Evolutionary Philosophy – more a school of thought about what ought to be, rather than a mere explanation of what is. Choosing our future by analysing our shared past.

Adam Hodgkin
Adam Hodgkin
7 years ago

JL Austin’s locutionary/illocutionary/perlocutionary distinctions are useful in relation to digital discourse. For example, Twitter imposes very rigid limits on the form of a Twitter locution (max 140 characters but much else in the grammar of Twitter limits the form of locution) and the Twitter social structure allows prominent users (think Trump) to generate and exercise a deal of illocutionary force (often hectoring and exaggerated) in their tweets — perhaps encouraged by Twitter’s bias towards immediacy and brevity; finally the perlocutionary effects of digital communications can be seen in the way that Trump’s tweets are now being followed very closely by organisations that may (or may not) be their target. On the basis that “he may not have said anything about us yet (individual car companies) but perhaps we will soon (South Korea).” Note that all our digital systems strive mightily to harvest perlocutionary data from the interactions of their users.

Matthew H
Matthew H
7 years ago

Moral Luck

I definitely don’t want to step on Alan White’s post about asymmetrical luck, which would be a huge step towards making the world a more just place, but I was thinking more broadly about luck in terms of moral blame and praise. I think society would greatly benefit by considering how factors external to some action change our moral intuitions about blameworthiness and praiseworthiness of the actor involved. I feel like this would encourage people to be more restrained in asserting moral blame or praise in situations that do not qualify for that extra blame or praise. Despite my inability to present it concisely in a short blog comment, my thoughts are that a more careful examination of blame and praise of agents will help keep a consistent in our practices concerning morally praiseworthy (or blameworthy) persons. For example, cases where in supererogatory acts, while while worth of praise, were entirely or mostly dictated by the situation.

Urstoff
Urstoff
7 years ago

Living vs. dead options in belief. This is from William James. in short, when we’re trying to figure out what to believe (or to persuade others what to believe), only certain beliefs are psychologically plausible as beliefs, and these can vary from person to person. As a trivial example, believing that you are a potato is a dead option; no amount of argument or evidence will result in you believing that you are a potato. Somewhat less trivial, believing in the Greek Gods is a dead option for a modern Western individual, but believing in one of the judeo-christian religions is likely a live option. Political ideologues will have living and dead options, and if you are trying to persuade them, you focus on the living ones (which are generally just minor modifications to their worldviews). Likewise, we all have our own political and social biases, so we’re likely closed off to large swathes of possible belief. A bit of self-exploration can help uncover which options are living and dead, why they are so, and if it’s a good/bad thing that they are so.

Paul
Paul
7 years ago

David Stove’s “the Gem” certainly ought be better know.

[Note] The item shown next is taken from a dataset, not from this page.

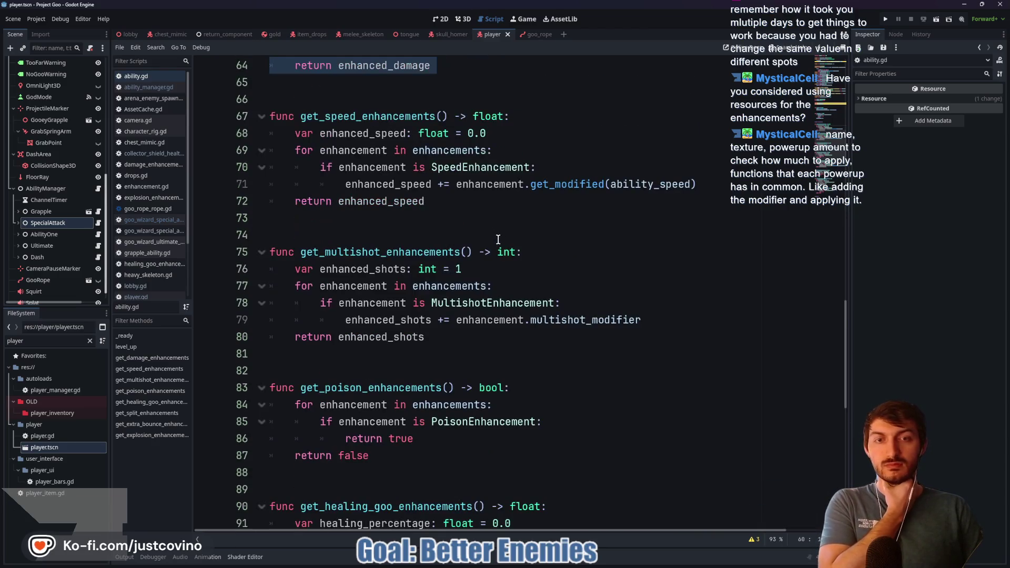
pyautogui.doubleClick(557, 319)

Stove discovered that a common form of idealist or anti-realist arguments rest on drawing a contingent metaphysical (or epistemological) conclusion from a tautological premise. He claimed this form of argument was employed by Berkeley as we well as featuring in several modern relativisms of note. He confidently named this fallacious line of reasoning the “Worst Argument in the World”. His initial brief paper as well as subsequent articles on the subject by Musgrave and Franklin are excellent reads to all students of philosophy.